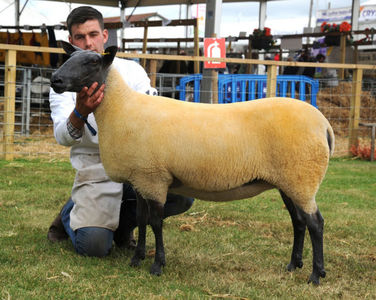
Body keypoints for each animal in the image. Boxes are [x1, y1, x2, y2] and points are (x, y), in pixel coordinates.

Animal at [50, 41, 334, 284]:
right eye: (69, 58)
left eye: (92, 62)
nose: (55, 80)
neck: (121, 108)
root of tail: (324, 125)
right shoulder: (140, 178)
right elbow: (141, 220)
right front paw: (136, 259)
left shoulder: (154, 177)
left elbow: (156, 222)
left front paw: (157, 265)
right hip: (291, 181)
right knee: (299, 222)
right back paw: (293, 265)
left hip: (302, 178)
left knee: (315, 223)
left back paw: (316, 274)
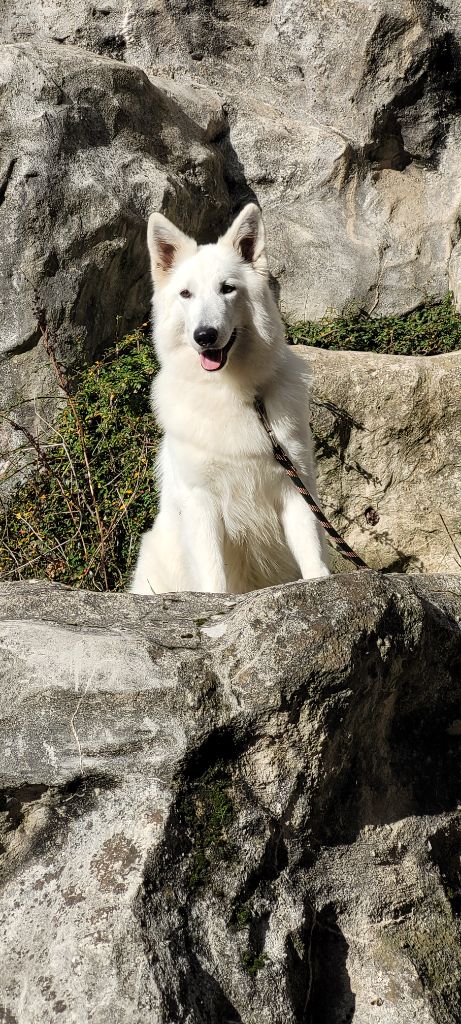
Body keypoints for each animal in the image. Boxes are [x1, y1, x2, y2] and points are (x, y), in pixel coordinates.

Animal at [129, 203, 329, 598]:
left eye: (227, 289)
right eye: (186, 294)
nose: (205, 336)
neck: (230, 392)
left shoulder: (295, 488)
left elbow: (312, 556)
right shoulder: (201, 502)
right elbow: (214, 579)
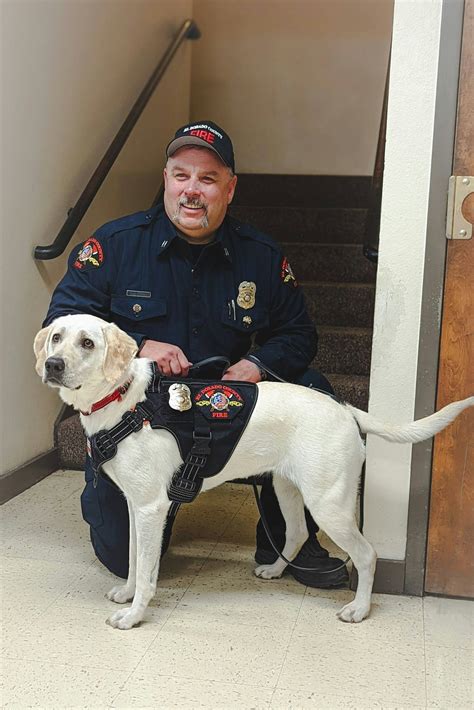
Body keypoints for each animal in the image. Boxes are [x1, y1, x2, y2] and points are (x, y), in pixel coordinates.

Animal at [34, 314, 474, 632]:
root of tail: (345, 408)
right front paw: (127, 594)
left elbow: (146, 572)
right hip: (286, 488)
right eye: (56, 337)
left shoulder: (150, 509)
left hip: (329, 504)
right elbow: (131, 561)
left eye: (88, 343)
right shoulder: (134, 507)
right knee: (296, 533)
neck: (125, 400)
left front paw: (135, 615)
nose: (52, 365)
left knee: (366, 555)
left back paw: (359, 609)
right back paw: (276, 570)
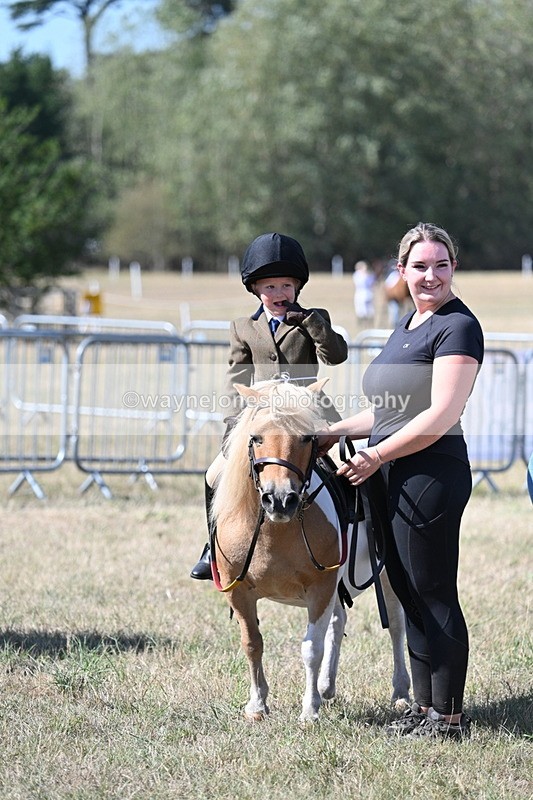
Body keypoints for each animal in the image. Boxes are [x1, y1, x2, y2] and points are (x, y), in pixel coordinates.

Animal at [209, 378, 410, 723]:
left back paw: (399, 693)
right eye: (256, 437)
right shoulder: (240, 593)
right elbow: (252, 643)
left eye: (306, 437)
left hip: (383, 576)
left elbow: (310, 648)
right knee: (338, 622)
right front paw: (257, 705)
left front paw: (309, 710)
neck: (274, 532)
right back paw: (327, 687)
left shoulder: (320, 588)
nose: (280, 500)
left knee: (396, 625)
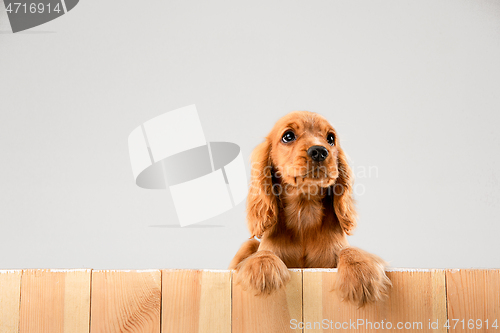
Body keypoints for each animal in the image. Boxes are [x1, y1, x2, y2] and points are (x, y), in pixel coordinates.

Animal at [229, 111, 390, 306]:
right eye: (288, 136)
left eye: (331, 138)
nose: (320, 151)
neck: (304, 209)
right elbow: (264, 252)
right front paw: (263, 270)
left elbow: (349, 250)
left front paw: (360, 273)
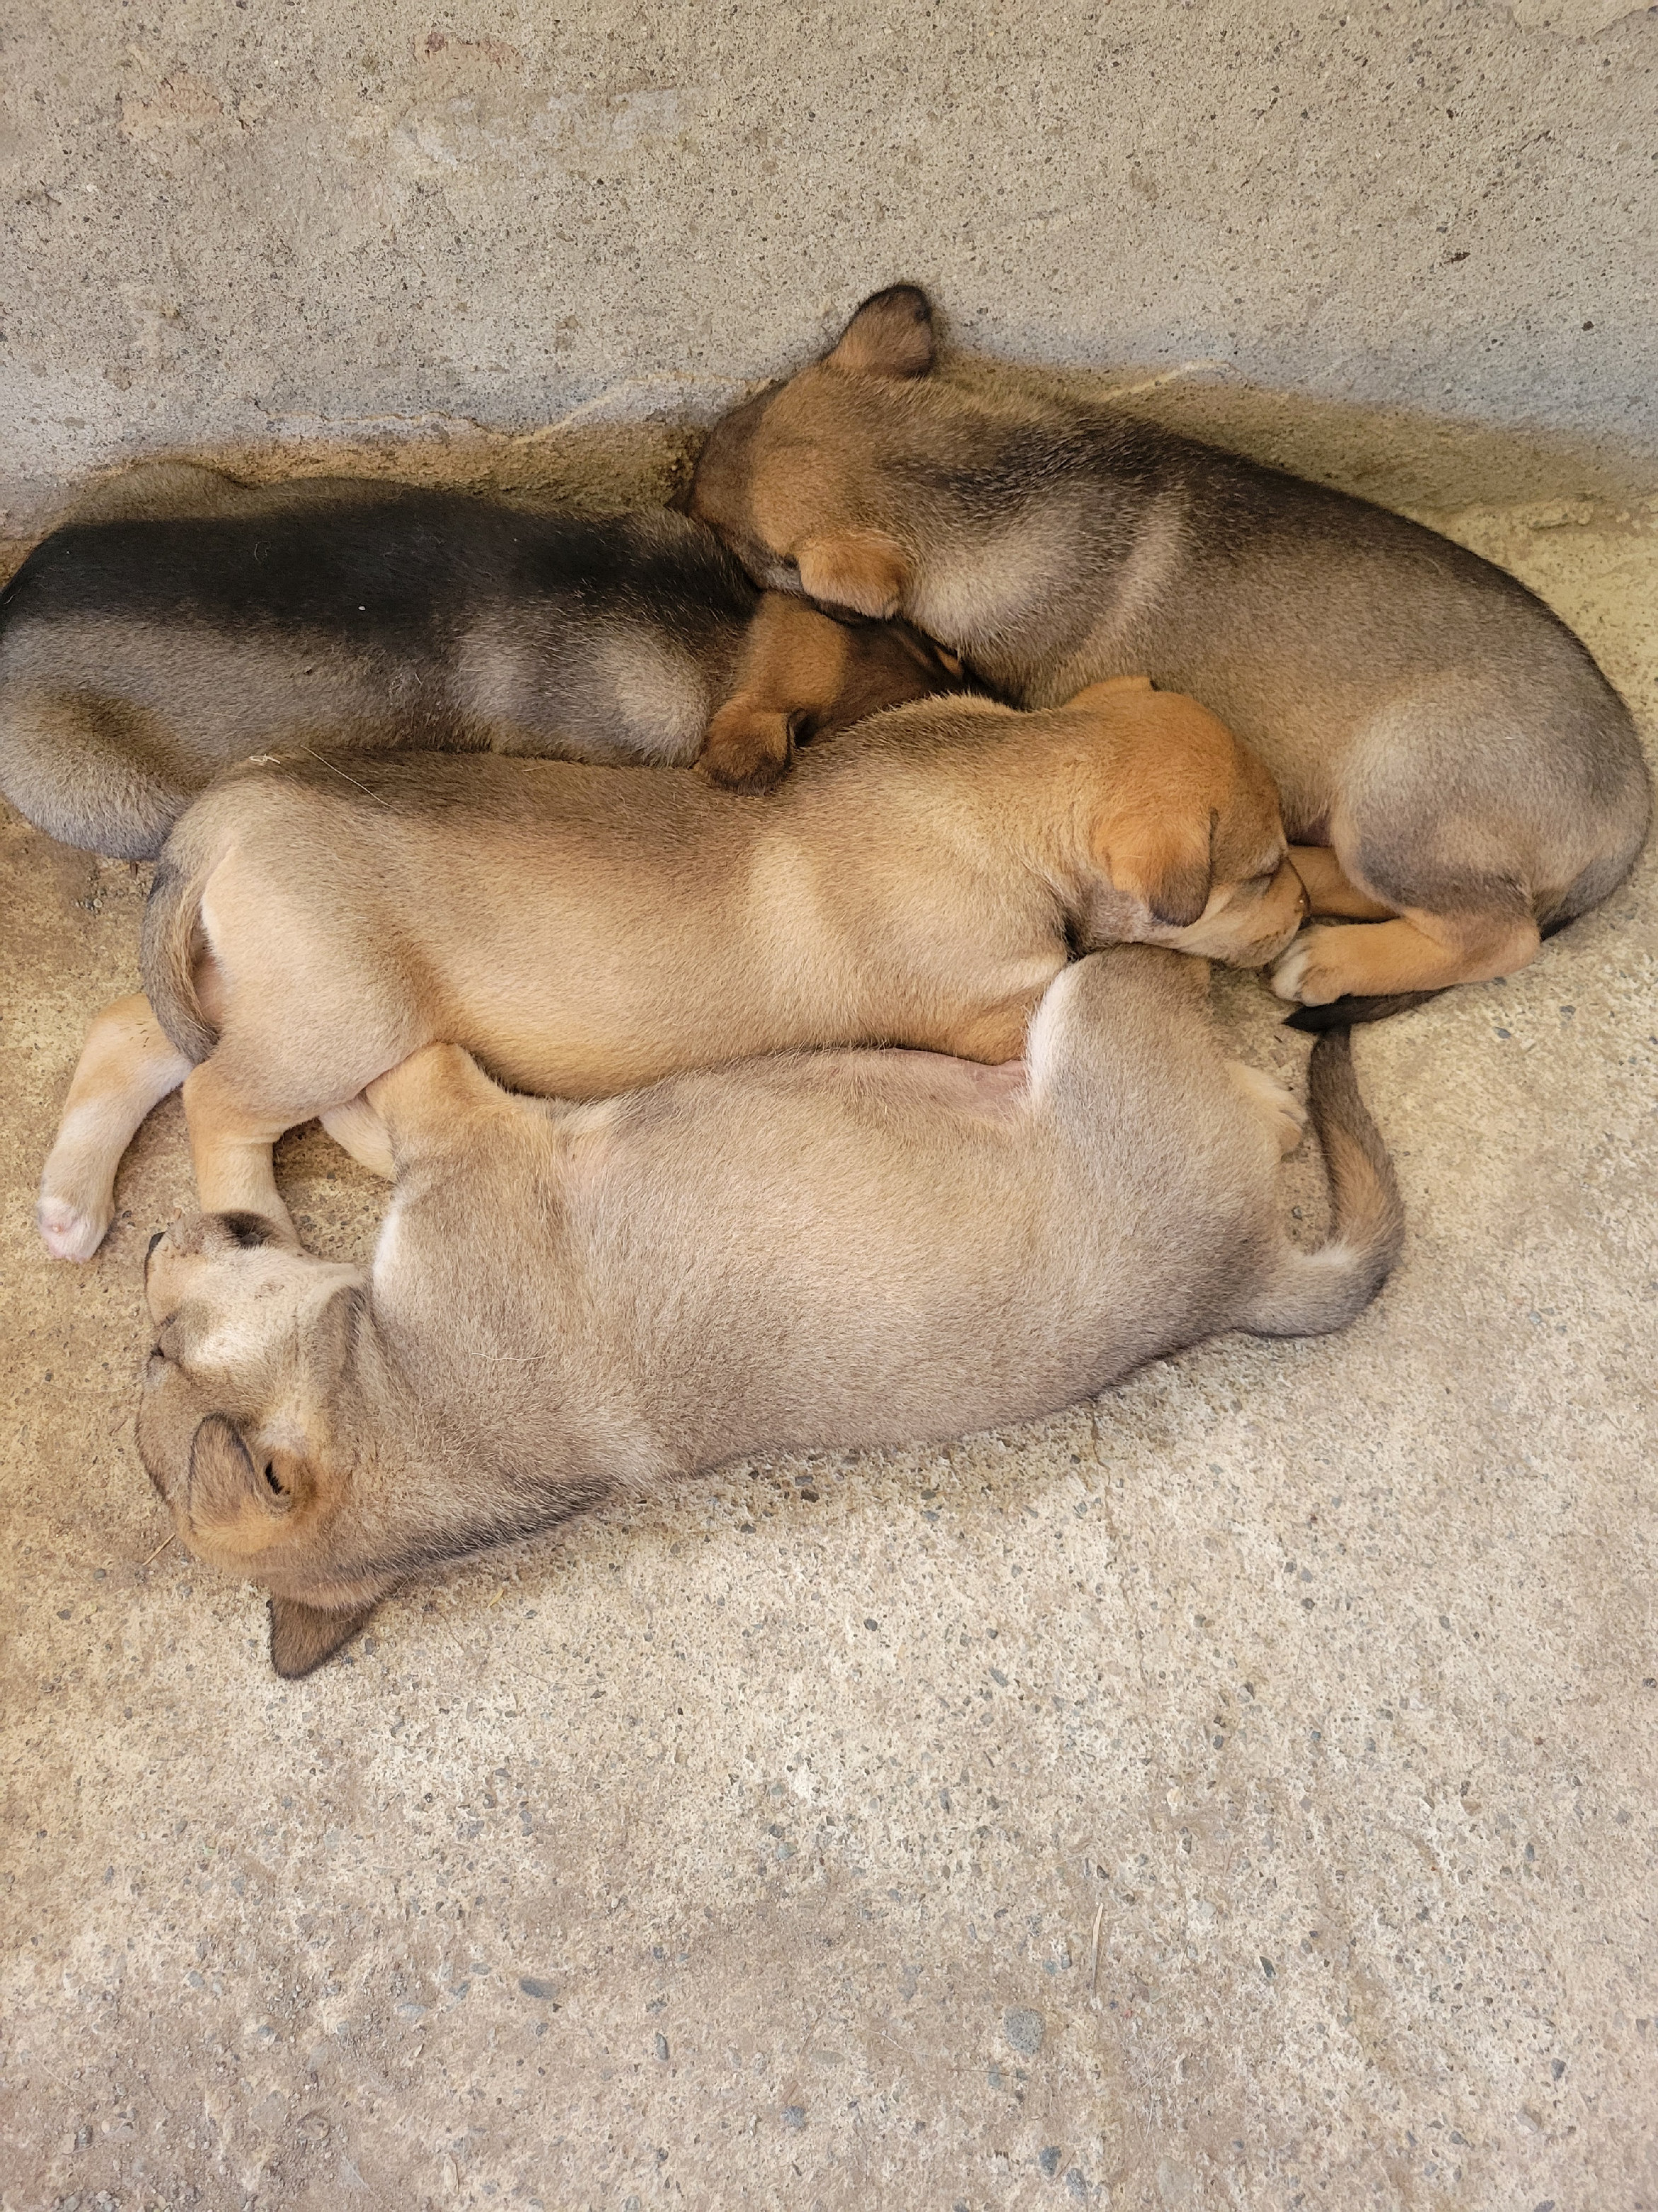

WHAT IS NEEDED -> Say how many lines of the entries above include the string "back", giving the number and nothing else.

ANSWER SECTION -> 6